Homily – 11th Sunday Ordinary Time June 17, 2007

Homily – 11th Sunday Ordinary Time    June 17, 2007

The Supper at the House of Simon - Philippe de Champaigne c. 1656

In today’s Gospel we encounter two very different people dining at table with Jesus:  Simon the Pharisee, and an unnamed Woman.

Simon has invited Jesus to his house to dine with him.  But after examining this Pharisees actions, one might question why Simon did so in the first place.

With Jesus present right before his eyes, Simon’s eyes are busy instead staring with disapproval at the other people around him.

His heart is also entertaining doubts about Jesus, doubting that Jesus is really the Person who His disciples claim He is.

Finally, Simon barely shows any common courtesy to Our Lord, as is evidenced by the fact that he does none of the customary things Jews of his day would do when they invited a friend or important person over their house to dine with them.

Apparently, Simon either is very weak and lacking in charity and fervor towards Jesus, or else he has other motives for dining with Jesus than friendship and discipleship.

Now we turn to the woman at table with Jesus.  In contrast to Simon, the woman isn’t looking around at others.

Her tear-filled eyes and her repentant heart are totally fixed on the Lord.

The only persons sins she’s thinking about are her own many past sins, and Jesus’ example of sinlessness.

And unlike Simon the Pharisee, the woman has no doubt that Jesus is the Prophet that His disciples claim Him to be.

Finally, not content with giving Jesus just customary courtesy and affection given to ordinary guests, the woman publically shows Jesus more than that:  Before everyone present at the dinner she piously kisses the feet of Christ, and makes an sacrificial offering to him of costly perfume;

And because she has shown great love to Jesus, Her many sins are forgiven.

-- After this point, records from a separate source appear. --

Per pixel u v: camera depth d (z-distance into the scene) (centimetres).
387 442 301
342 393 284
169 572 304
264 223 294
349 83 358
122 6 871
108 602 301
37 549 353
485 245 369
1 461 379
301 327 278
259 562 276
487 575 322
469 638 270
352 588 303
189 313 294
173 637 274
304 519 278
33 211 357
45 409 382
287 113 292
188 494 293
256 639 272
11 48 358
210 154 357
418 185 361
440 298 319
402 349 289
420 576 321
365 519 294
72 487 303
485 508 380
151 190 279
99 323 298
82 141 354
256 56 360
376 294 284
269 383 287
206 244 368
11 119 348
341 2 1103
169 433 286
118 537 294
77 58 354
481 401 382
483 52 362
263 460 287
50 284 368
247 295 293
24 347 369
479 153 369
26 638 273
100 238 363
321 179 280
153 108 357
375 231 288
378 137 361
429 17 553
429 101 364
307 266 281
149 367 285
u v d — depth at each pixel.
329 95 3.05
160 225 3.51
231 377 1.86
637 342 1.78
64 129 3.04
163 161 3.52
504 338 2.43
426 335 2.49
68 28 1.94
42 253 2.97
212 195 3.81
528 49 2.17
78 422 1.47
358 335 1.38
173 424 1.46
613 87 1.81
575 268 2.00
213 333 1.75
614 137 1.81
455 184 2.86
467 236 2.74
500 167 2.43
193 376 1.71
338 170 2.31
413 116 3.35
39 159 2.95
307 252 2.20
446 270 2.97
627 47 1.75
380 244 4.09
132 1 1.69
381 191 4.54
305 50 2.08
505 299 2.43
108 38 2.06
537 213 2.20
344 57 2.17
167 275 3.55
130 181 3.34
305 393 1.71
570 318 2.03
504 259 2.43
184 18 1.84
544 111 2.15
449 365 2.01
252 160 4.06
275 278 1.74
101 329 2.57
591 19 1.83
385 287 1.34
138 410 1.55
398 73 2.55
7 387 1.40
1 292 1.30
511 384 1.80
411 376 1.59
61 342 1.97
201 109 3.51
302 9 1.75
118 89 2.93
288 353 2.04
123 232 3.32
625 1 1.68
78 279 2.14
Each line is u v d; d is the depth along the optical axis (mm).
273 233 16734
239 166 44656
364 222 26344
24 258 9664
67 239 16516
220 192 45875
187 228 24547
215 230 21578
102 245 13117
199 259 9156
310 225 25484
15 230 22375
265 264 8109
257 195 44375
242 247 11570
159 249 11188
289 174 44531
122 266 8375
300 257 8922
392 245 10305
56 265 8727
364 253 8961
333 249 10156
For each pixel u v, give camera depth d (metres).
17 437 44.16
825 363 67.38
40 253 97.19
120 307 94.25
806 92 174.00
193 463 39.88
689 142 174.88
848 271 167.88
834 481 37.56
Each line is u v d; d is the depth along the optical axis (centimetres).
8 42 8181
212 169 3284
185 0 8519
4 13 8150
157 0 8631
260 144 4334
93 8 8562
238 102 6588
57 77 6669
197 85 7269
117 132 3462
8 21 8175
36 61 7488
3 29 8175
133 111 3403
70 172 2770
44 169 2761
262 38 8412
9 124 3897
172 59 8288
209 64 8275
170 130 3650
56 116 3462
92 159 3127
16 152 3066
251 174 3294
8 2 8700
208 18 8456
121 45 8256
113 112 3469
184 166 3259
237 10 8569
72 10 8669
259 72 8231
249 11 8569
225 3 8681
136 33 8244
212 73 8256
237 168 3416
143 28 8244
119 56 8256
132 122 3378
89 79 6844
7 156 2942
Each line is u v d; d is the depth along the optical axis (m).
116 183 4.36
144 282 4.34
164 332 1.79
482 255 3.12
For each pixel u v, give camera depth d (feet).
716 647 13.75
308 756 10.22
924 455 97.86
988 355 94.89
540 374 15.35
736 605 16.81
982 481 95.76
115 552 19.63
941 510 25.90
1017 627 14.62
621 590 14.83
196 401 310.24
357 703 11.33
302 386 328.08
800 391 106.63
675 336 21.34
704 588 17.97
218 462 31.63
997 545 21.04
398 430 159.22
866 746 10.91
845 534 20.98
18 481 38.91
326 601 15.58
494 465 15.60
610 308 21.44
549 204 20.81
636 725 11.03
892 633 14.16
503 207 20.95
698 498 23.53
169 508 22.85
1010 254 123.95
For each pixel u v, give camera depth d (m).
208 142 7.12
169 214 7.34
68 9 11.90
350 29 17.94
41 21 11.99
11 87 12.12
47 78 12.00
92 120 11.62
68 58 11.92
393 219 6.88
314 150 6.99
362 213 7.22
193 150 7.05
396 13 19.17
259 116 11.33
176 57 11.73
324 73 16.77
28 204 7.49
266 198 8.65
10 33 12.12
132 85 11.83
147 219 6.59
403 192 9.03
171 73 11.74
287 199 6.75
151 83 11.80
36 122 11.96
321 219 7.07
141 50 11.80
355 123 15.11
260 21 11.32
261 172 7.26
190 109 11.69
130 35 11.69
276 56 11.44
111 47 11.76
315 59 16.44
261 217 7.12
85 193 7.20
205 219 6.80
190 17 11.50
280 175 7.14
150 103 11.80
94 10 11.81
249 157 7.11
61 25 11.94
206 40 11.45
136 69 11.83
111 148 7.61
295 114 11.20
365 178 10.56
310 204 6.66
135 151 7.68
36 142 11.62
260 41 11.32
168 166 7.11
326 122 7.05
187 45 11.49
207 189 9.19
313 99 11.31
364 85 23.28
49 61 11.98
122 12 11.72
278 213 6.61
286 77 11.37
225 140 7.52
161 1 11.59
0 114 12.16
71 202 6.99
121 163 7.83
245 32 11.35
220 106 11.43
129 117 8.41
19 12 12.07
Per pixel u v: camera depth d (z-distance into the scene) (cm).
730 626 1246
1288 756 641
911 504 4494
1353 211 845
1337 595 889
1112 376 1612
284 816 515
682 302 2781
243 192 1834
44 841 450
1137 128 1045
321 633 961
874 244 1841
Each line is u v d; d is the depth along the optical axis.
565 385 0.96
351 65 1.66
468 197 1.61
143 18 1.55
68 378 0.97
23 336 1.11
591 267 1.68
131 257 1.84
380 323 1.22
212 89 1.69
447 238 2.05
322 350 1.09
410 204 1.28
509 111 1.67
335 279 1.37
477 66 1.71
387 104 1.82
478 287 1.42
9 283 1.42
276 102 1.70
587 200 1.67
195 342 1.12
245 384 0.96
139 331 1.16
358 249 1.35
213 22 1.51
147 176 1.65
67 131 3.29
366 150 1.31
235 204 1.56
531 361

My brothers and sisters in Christ, at this and at every Mass we too invite Jesus to dine with us at our House of Worship.

We have built and kept up this Church building, and placed this Altar in it, and employed a Catholic priest, so that, every Sunday at least, Jesus can come and dine with us here at the Table of the Last Supper, sacramentally made present in the Eucharist.

And so as we recline at table today with Jesus, we should ask ourselves “Am I more like the Pharisee in today’s Gospel, or am I more like the woman in today’s Gospel?”

Do I, like Simon the Pharisee, find myself looking disapprovingly at that person in the other pew or up on the altar, do I find myself making rash judgments about them?

Do I like Simon find myself wavering in my faith, entertaining doubts about who the Church says Jesus is, and what He teaches?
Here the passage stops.